両国政府は相互に両国 固有の伝統に基づく国家観念及び社会的秩序並びに国家生活の基礎たる道義的原則を保持すべく之に反する外来思想の跳梁を許容せざるの強固なる決意を有す。


②欧州情勢に対する両国政府の態度


(中略)


③満洲事変および上海事変に対する両国政府の関係


 米国大統領が左記条件を容認し且つ日本国政府が之を保障したるときは米国大統領は之により満洲国を承認し、国交樹立に向けた交渉を開始することを約束する。また日英両政府の同盟再交渉に向けた協議を黙認(承認)する。


A:支那の独立

B:ワシントン講和条約に基づく日本国軍隊の支那領土撤退(ただしD条項に関するものを除く)

C:支那領土の非併合(ただし日支両政府がこれまでに調印した現行の日本政府の租借地や駐屯の権限はこれを除く)

D:支那領土におけるテロ防止にむけた日支両政府の緊密なる協力。租界地に関する日本軍の防衛についての協議及び、治安維持に向けた協力体制の確立。

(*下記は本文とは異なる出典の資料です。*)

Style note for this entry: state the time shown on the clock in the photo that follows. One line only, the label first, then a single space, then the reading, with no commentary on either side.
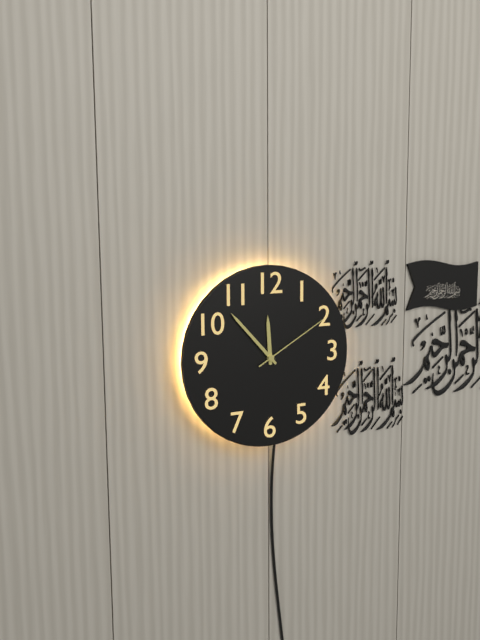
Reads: 11:53:10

E:支那領土における門戸開放方針の復活。但し之が解釈及び適用に関しては将来適当の時期に日米両国に於いて、又満州国に関しては米国と満洲行政府が協議せらるべきものとす。

F:支那領土への日本の大量的または集団的移民の自制


(中略)


*附則*


 本諒解事項は両国政府間の秘密覚書とす。


 本諒解事項発表の範囲、性質及び時期は両国政府に於いて協定するものとす。



- 合衆国が満洲承認へ交渉を開始。国務省報道官声明 -


 国務省は22日。満洲国との国交樹立に向けた交渉に着手するとの報道官声明を発表した。満州事変を9か国条約違反と批判し続けてきたこれまでの方針からの転換であり、議会共和党からの激しい反発が予想される。


- 東西新聞 (5月23日) -


・鉄の女もやっぱりイギリス人なんだなあと

・タブロイド紙は大衆紙…といわれても日本人的感覚じゃピンとこない。東○ポ?

・新聞社の社長に爵位をばらまいたロイド・ジョージ。やり方が上手い

・その新聞社の社長と友人となり閣内に招き入れたチャーチルのほうがエゲツナイ

・信念と狂信は紙一重。みんな大好きチャーチル御爺さん。

・みんなご存じソールズベリー侯爵。まあなんというか、経歴だけ見ているとコテコテの悪役。息子さんは輪をかけてそうときている。そしてバトラーとマクミランならマクミランに軍配を上げるのが保守党

・フランダン外相。個人的に最も同情するフランス人。